- _Exercise brief_
Copy out the lines of every entry below, changing "locality" to "place" and keeping everything else the same. Omit the pictures.

········

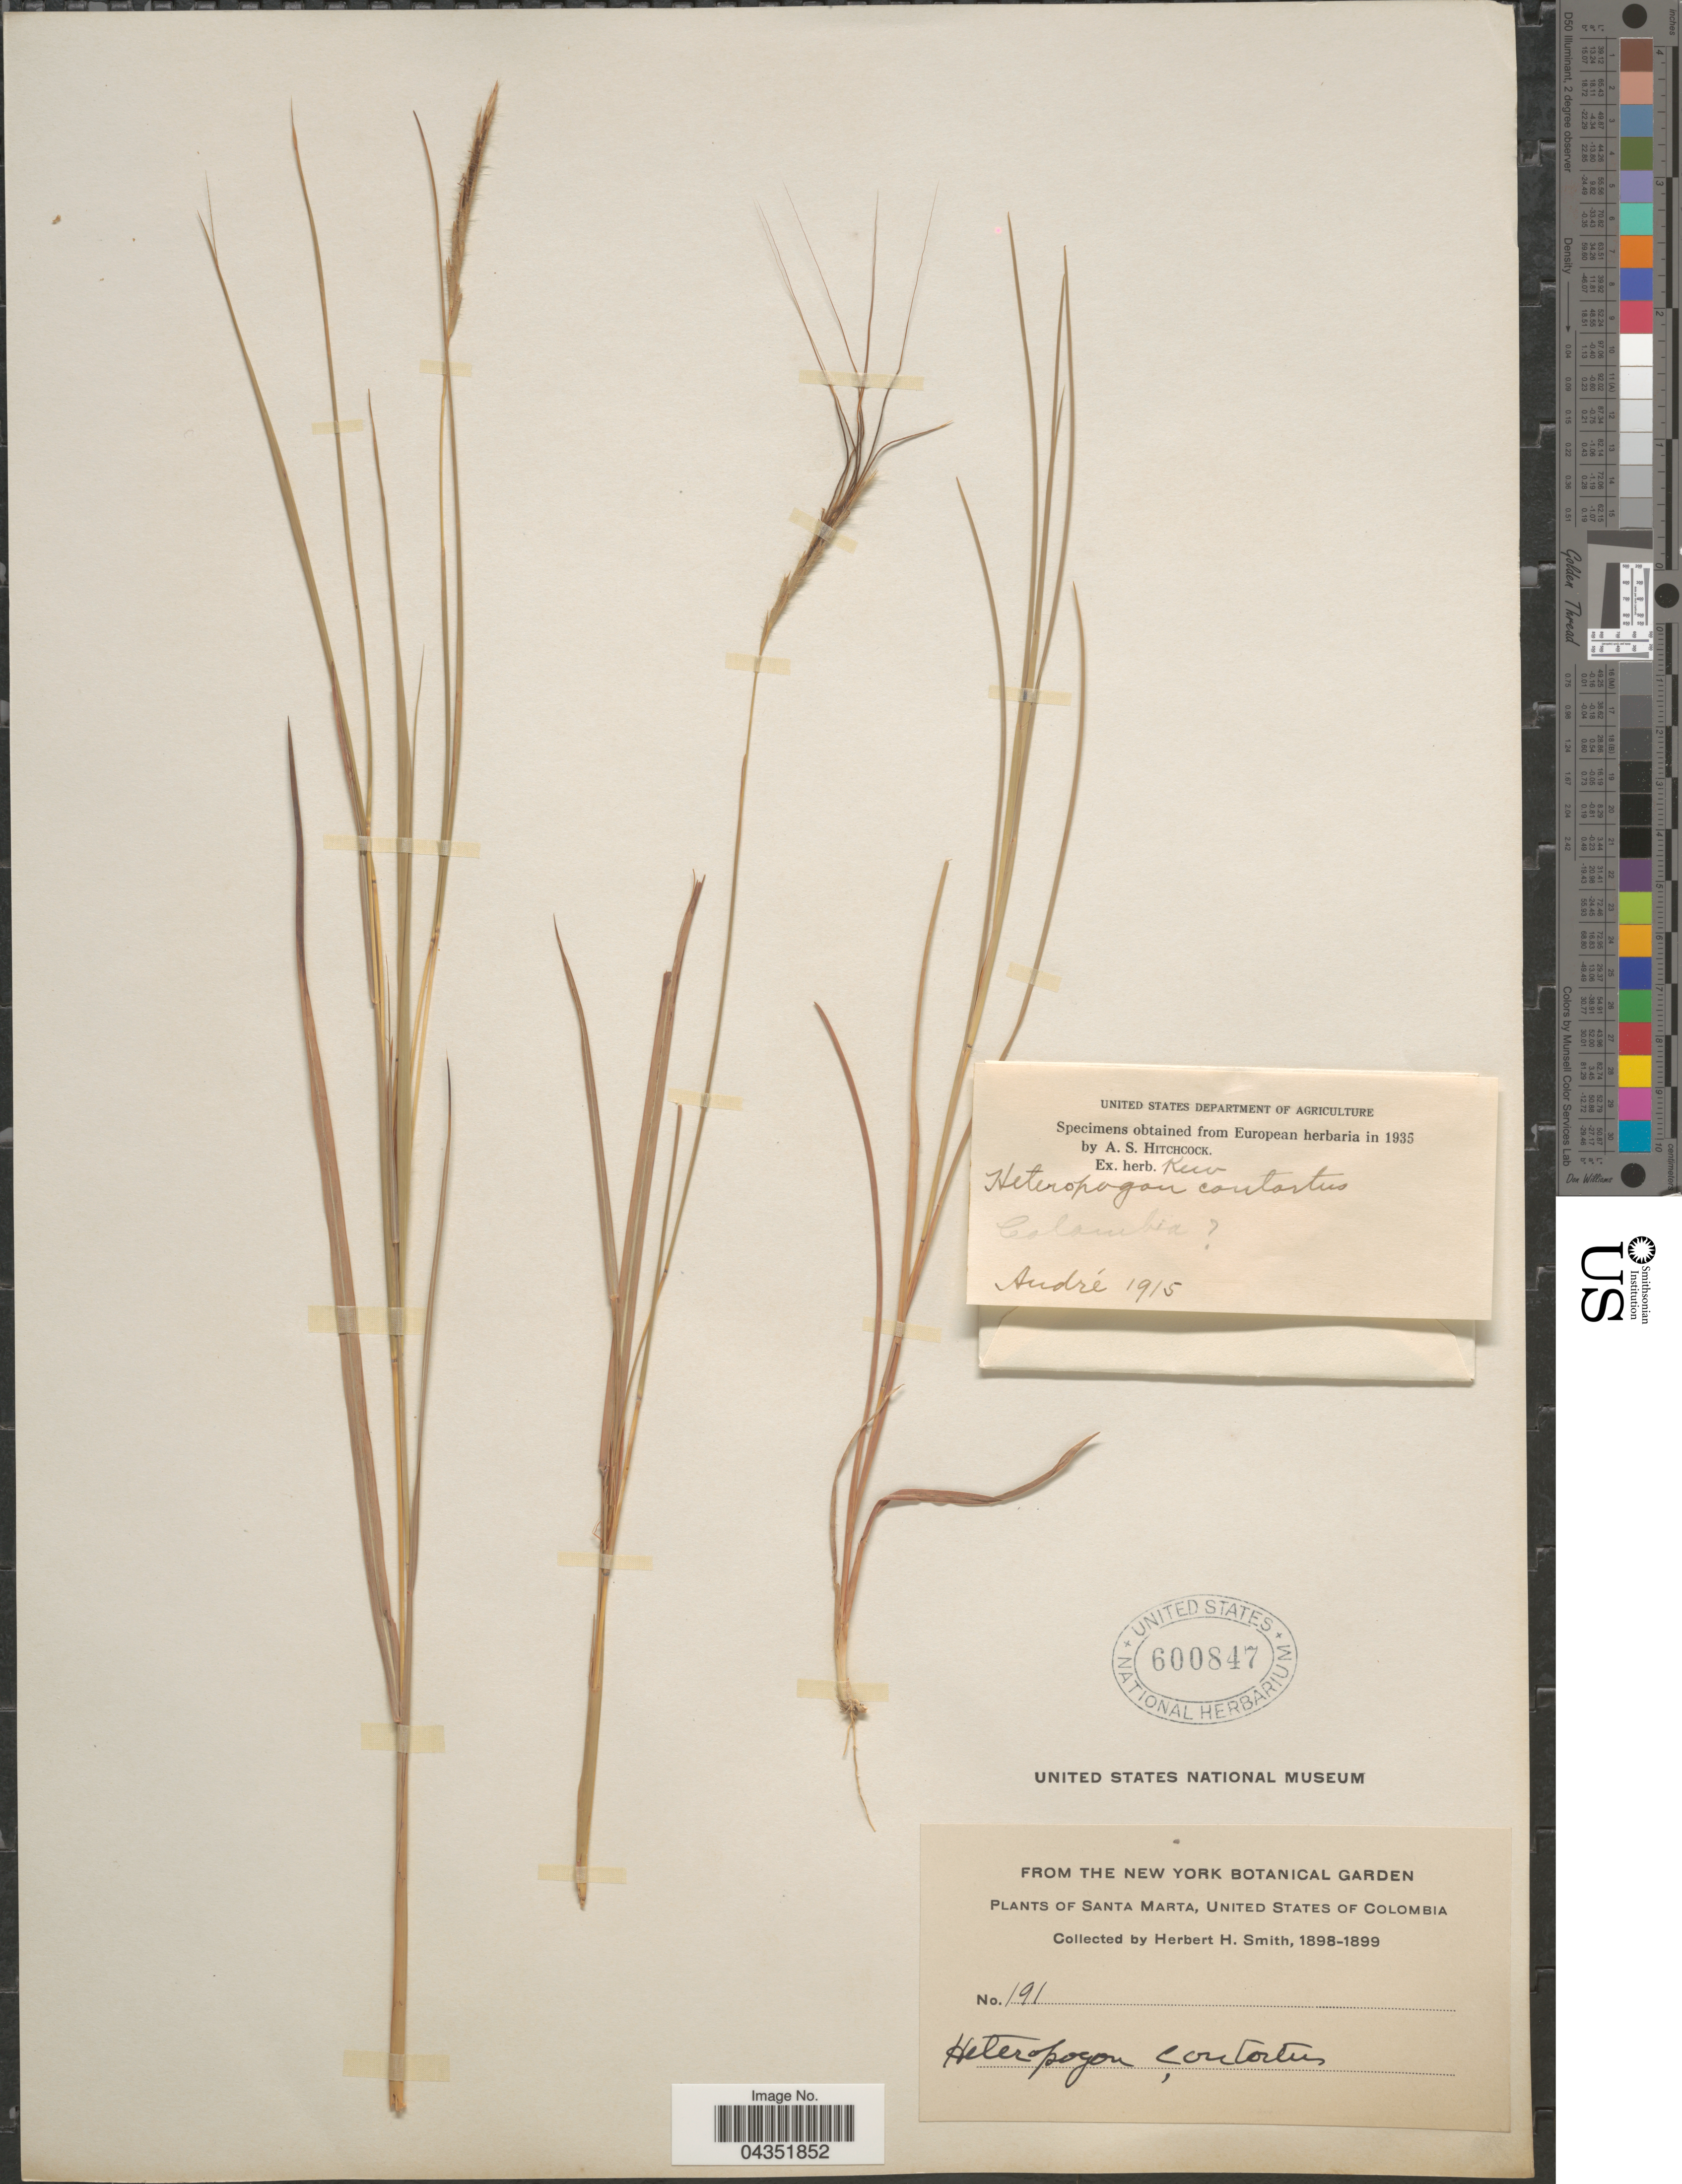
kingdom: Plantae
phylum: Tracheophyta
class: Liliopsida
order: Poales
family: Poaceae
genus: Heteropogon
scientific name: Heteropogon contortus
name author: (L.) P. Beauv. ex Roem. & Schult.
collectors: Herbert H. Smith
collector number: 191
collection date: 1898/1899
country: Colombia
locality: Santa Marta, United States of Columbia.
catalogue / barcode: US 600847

········

- _Final result_
kingdom: Plantae
phylum: Tracheophyta
class: Liliopsida
order: Poales
family: Poaceae
genus: Heteropogon
scientific name: Heteropogon contortus
name author: (L.) P. Beauv. ex Roem. & Schult.
collectors: Herbert H. Smith
collector number: 191
collection date: 1898/1899
country: Colombia
place: Santa Marta, United States of Columbia.
catalogue / barcode: US 600847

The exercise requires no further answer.